If they’ve enjoyed the quiz and done well, they may be curious about the source of the quiz, look for more similar content, and most importantly, they want to show others how they’ve done.
“Find out which one you are” quizzes are more along the lines of those Buzzfeed quiz formats (think, ‘Which animal are you?’ or ‘What state should you really live in?’) These are great for entertainment purposes for obvious reasons and often get shared like crazy because people enjoy seeing others’ answers.
If you’re trying to take a more informational tone, try a quiz that categorizes users based on your industry. If you are in the transportation industry, create a quiz about “which mode of transportation is best for your family?” or “what kind of traveler are you?”
These types of quizzes are still fun and intriguing, but lend the results to be useful information, to help promote your company’s credibility, and provide that greater value to your audience.
3. Picture lists and infographics
It’s no secret that the average human attention span is steadily decreasing. Text is not always enough to grab someone’s attention – we are visual creatures after all. Picture lists and infographic formats can help dramatically increase the share-ability of your content by making information quickly and easily digestible.
List format posts have quickly become a frontrunner in shareable content due to their scannable nature. Users can get to the point quickly and can more easily find what they are looking for if they don’t wish to read a whole article. Picture lists make this even more appealing, through enhancing the quality of the post with visuals, or making any text easily understood with a graphical representation.
Facebook posts with images get exponentially more shares than ones without, so adding pictures to your content not only adds value for your audience, but it automatically increases share-ability. Picture lists can serve a great purpose when seeking to tell a story, explain a process, provide instructions, or make comparisons.

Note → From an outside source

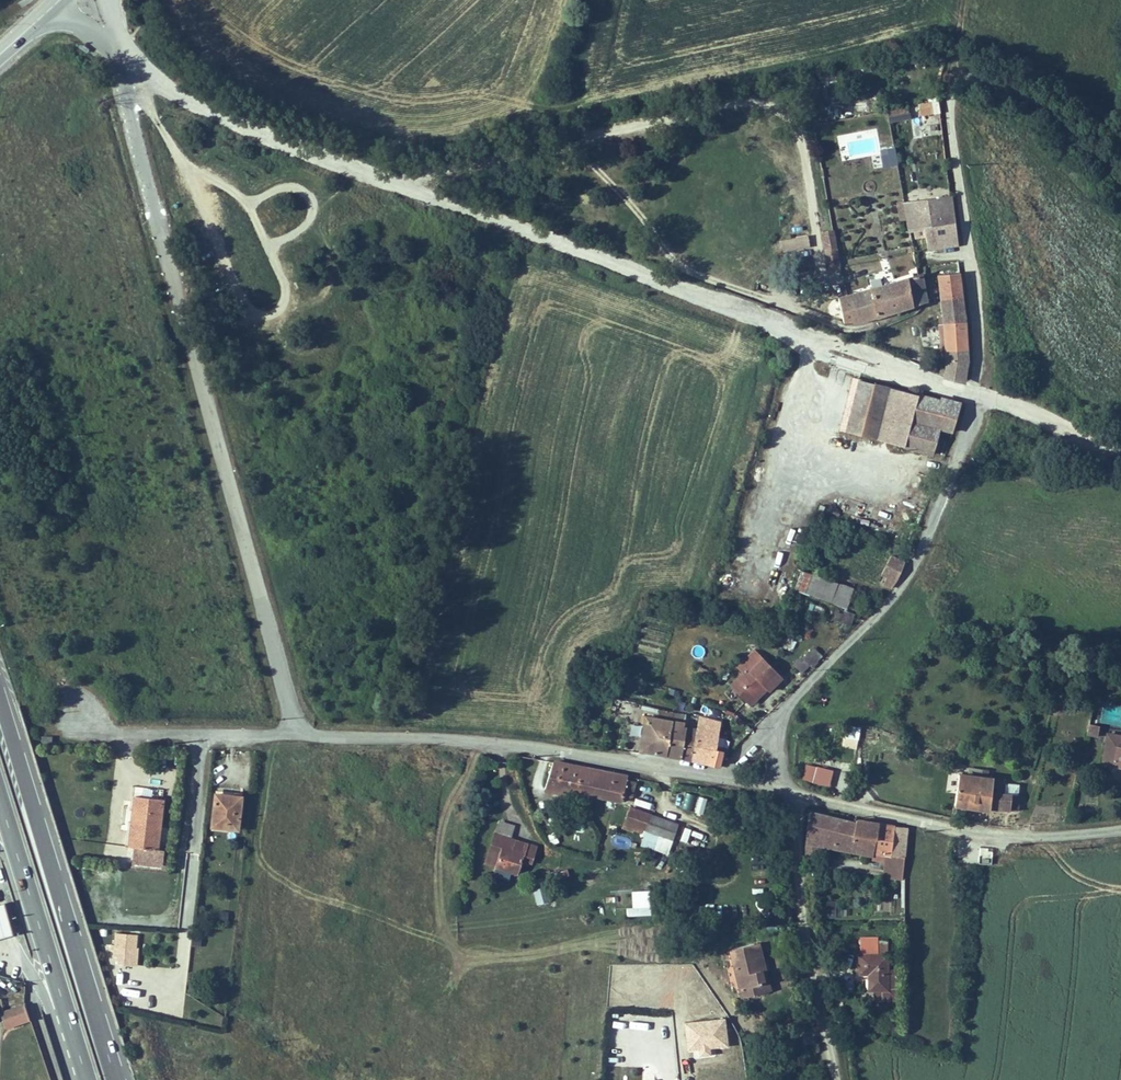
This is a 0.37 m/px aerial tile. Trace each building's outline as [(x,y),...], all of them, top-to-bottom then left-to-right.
[(938,101),(918,105),(920,117),(941,114),(938,101)] [(889,122),(908,118),(906,107),(887,111),(889,122)] [(928,135),(941,134),(940,123),(927,124),(928,135)] [(879,150),(883,169),(898,166),(895,147),(879,150)] [(958,245),(953,197),(900,201),(902,218),(909,217),(910,229),(926,228),(928,248),(958,245)] [(781,238),(783,250),(810,246),(809,234),(781,238)] [(849,273),(844,253),(833,256),(838,276),(849,273)] [(970,366),(961,275),(942,276),(946,318),(951,364),(947,377),(967,383),(970,371),(970,369),(970,366)] [(841,297),(849,327),(929,303),(922,276),(841,297)] [(943,375),(947,377),(951,364),(946,318),(941,319),(946,365),(943,375)] [(958,406),(857,378),(842,429),(930,455),(937,428),(952,433),(958,406)] [(891,559),(884,574),(892,577),(889,583),(895,585),(904,566),(891,559)] [(849,604),(854,584),(799,569),(793,589),(849,604)] [(811,601),(807,609),(821,615),(824,607),(811,601)] [(836,612),(834,619),(853,626),(857,616),(850,614),(849,617),(836,612)] [(824,665),(814,656),(803,668),(808,674),(815,667),(818,671),(824,665)] [(764,660),(755,670),(764,672),(769,665),(764,660)] [(785,679),(769,665),(764,672),(759,678),(784,702),(801,683),(791,674),(785,679)] [(753,673),(759,678),(764,672),(755,670),(753,673)] [(1113,675),(1111,681),(1120,684),(1120,678),(1113,675)] [(784,702),(759,678),(744,697),(754,707),(757,704),(768,713),(774,706),(777,709),(784,702)] [(698,737),(685,735),(686,727),(645,719),(642,736),(647,737),(644,753),(694,761),(698,737)] [(1088,722),(1087,733),(1098,735),(1100,723),(1088,722)] [(640,735),(642,724),(632,723),(631,734),(640,735)] [(717,726),(700,724),(698,737),(694,761),(714,764),(716,761),(717,750),(713,750),(717,726)] [(845,724),(842,747),(853,749),(857,725),(845,724)] [(1118,773),(1120,757),(1120,742),(1113,740),(1108,771),(1118,773)] [(552,767),(545,801),(563,805),(564,798),(596,804),(602,778),(552,767)] [(841,778),(811,769),(806,787),(836,796),(841,778)] [(995,821),(999,794),(1003,777),(988,774),(983,773),(980,788),(964,785),(958,814),(995,821)] [(602,778),(596,804),(624,809),(629,783),(602,778)] [(688,792),(686,809),(694,810),(696,793),(688,792)] [(1013,798),(999,794),(995,821),(1009,823),(1013,798)] [(697,795),(695,812),(704,814),(706,796),(697,795)] [(164,806),(135,803),(130,858),(158,860),(164,806)] [(232,837),(236,804),(231,803),(230,807),(215,805),(212,828),(227,830),(226,836),(232,837)] [(244,805),(236,804),(232,837),(239,838),(244,805)] [(649,834),(651,825),(632,821),(628,838),(639,840),(640,832),(649,834)] [(811,864),(812,867),(819,868),(821,858),(877,868),(878,864),(880,853),(857,848),(860,834),(822,824),(811,864)] [(899,838),(860,831),(860,834),(857,848),(880,853),(878,864),(895,867),(899,838)] [(895,867),(908,870),(913,840),(899,838),(895,867)] [(980,846),(979,862),(992,863),(992,847),(980,846)] [(517,894),(518,886),(498,881),(503,856),(489,853),(484,875),(494,877),(491,888),(517,894)] [(523,861),(503,856),(498,881),(518,886),(520,879),(522,868),(534,871),(536,862),(524,859),(523,861)] [(522,868),(520,879),(532,881),(534,871),(522,868)] [(887,887),(908,889),(908,877),(887,875),(887,887)] [(823,915),(846,916),(847,908),(836,907),(836,900),(824,899),(823,915)] [(0,905),(0,940),(14,936),(5,904),(0,905)] [(859,935),(859,950),(887,952),(888,936),(859,935)] [(764,977),(756,941),(734,946),(745,993),(772,987),(770,976),(764,977)] [(890,959),(860,959),(859,981),(867,981),(875,981),(875,997),(875,1009),(899,1010),(899,982),(890,982),(890,959)] [(875,997),(875,981),(867,981),(867,997),(875,997)] [(0,1009),(0,1011),(5,1028),(30,1020),(25,1002),(0,1009)] [(726,1018),(686,1021),(688,1047),(700,1045),(700,1049),(711,1048),(711,1044),(721,1043),(720,1033),(727,1032),(726,1018)] [(714,1064),(714,1073),(726,1072),(726,1064),(714,1064)]
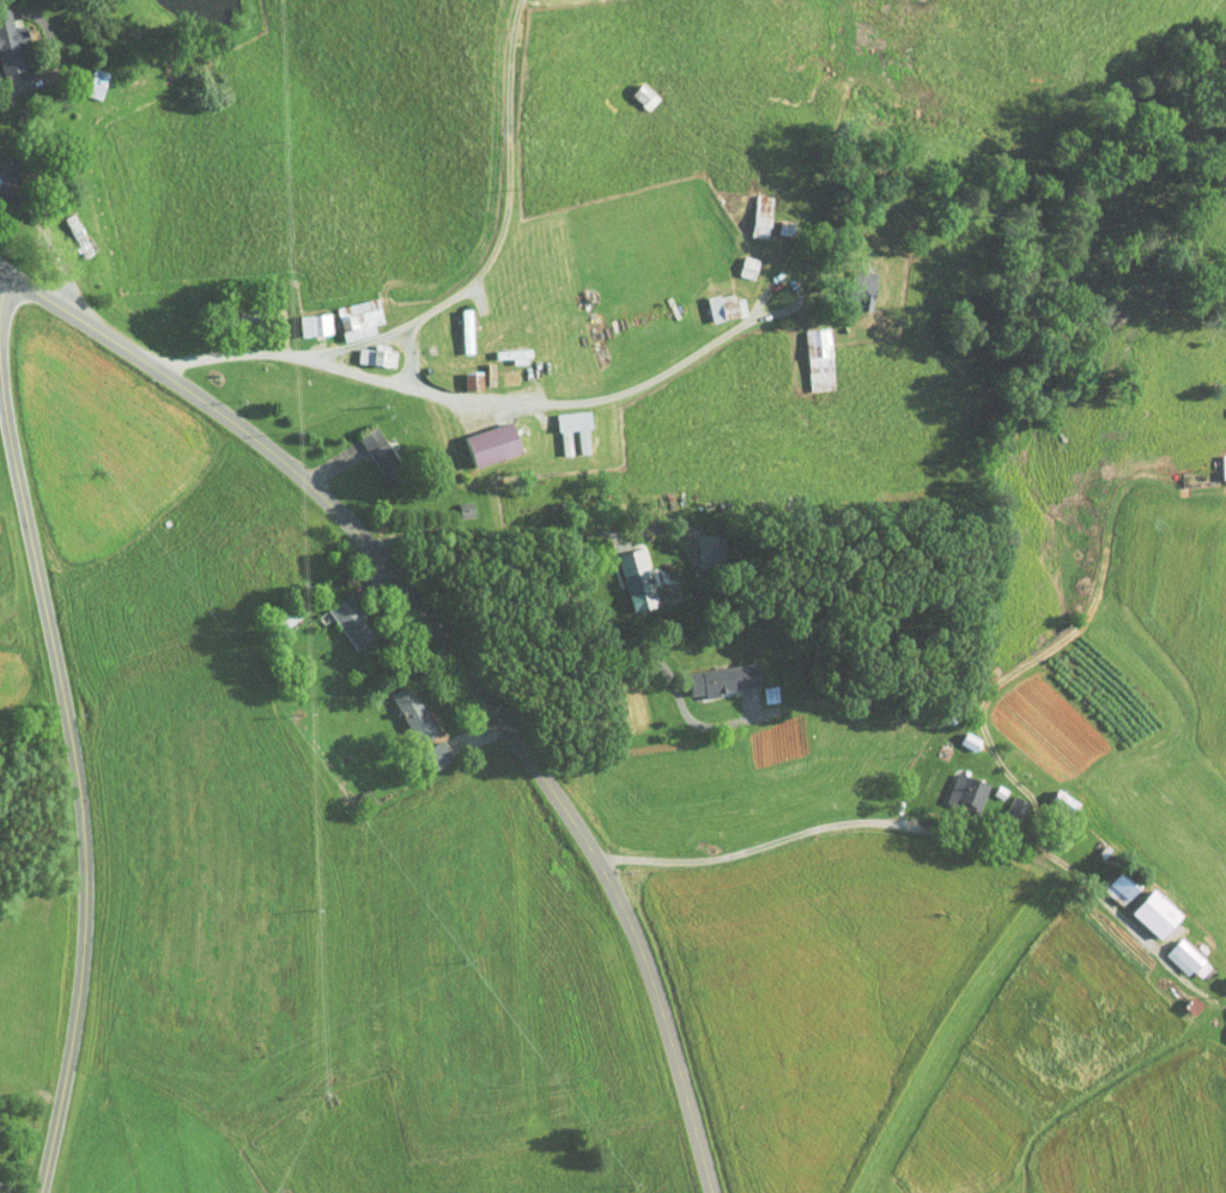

If you own an e-commerce company, such as an online clothing store, use a picture list to create content about the ‘7 clothing staples you need for winter.’ You can show your knowledge of fashion trends and your industry, while potentially showcasing some of your products.
Infographics are great for condensing your images and text even further. Infographic formats are especially ideal for promotion on Twitter and LinkedIn, and are super useful for providing a lot of information in a smaller space, while keeping quality and value for your audience.
Use infographics to visually showcase data points, such as from a survey or study, or to break down a complicated subject. If you are a digital advertising agency, you can use an infographic to show each type of display ad retargeting, with a graph or chart that shows the effectiveness of each.
In using infographics to depict potentially confusing or complicated topics, users will appreciate a simplified solution, and be willing to share with others whom they feel will benefit from the information you provide.
When you feel like your content is going nowhere and you can’t seem to get your audience to react with your posts, it may not be that your content is lacking. Try mixing up the format of your posts, and remember the ways in which you can create purposeful content.
When you create content that informs, solves a problem, answers a question, entertains, or delights, and you utilize a format such as a how-to, a quiz, a picture list, or infographic, you’ll have a formula for something that is valuable and highly shareable.